* **Problem to solve**: In the material below, find the line that contains "kulinarne święto. Jesienna" and the line that contains "очередь, самим преподавателям. Начальники", then write out exactly those two lines and everything between them.
========
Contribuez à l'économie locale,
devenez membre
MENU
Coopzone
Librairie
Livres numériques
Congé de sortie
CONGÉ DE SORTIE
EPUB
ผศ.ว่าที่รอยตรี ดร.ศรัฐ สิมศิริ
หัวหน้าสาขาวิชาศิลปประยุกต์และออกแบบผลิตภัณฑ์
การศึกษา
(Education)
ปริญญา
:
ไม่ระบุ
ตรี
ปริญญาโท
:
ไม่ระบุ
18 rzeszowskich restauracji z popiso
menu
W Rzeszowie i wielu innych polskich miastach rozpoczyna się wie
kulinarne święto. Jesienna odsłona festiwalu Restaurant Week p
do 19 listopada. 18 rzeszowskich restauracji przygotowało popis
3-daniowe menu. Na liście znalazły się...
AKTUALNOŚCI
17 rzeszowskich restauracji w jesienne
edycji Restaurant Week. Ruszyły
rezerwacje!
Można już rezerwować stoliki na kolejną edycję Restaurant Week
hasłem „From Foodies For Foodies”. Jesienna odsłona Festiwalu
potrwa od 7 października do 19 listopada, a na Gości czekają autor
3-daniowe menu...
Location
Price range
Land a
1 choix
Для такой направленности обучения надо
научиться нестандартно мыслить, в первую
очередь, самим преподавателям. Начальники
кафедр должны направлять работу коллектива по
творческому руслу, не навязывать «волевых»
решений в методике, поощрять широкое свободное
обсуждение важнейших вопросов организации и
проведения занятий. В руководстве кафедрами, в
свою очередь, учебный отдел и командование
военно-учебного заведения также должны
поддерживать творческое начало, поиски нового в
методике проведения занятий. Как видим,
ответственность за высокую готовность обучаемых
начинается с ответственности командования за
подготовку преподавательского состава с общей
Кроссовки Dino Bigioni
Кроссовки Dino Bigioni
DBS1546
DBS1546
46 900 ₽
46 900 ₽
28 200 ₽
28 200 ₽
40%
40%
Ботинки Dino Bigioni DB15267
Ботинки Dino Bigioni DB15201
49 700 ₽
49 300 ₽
========
* **Output of the exercise**:
kulinarne święto. Jesienna odsłona festiwalu Restaurant Week p
do 19 listopada. 18 rzeszowskich restauracji przygotowało popis
3-daniowe menu. Na liście znalazły się...
AKTUALNOŚCI
17 rzeszowskich restauracji w jesienne
edycji Restaurant Week. Ruszyły
rezerwacje!
Można już rezerwować stoliki na kolejną edycję Restaurant Week
hasłem „From Foodies For Foodies”. Jesienna odsłona Festiwalu
potrwa od 7 października do 19 listopada, a na Gości czekają autor
3-daniowe menu...
Location
Price range
Land a
1 choix
Для такой направленности обучения надо
научиться нестандартно мыслить, в первую
очередь, самим преподавателям. Начальники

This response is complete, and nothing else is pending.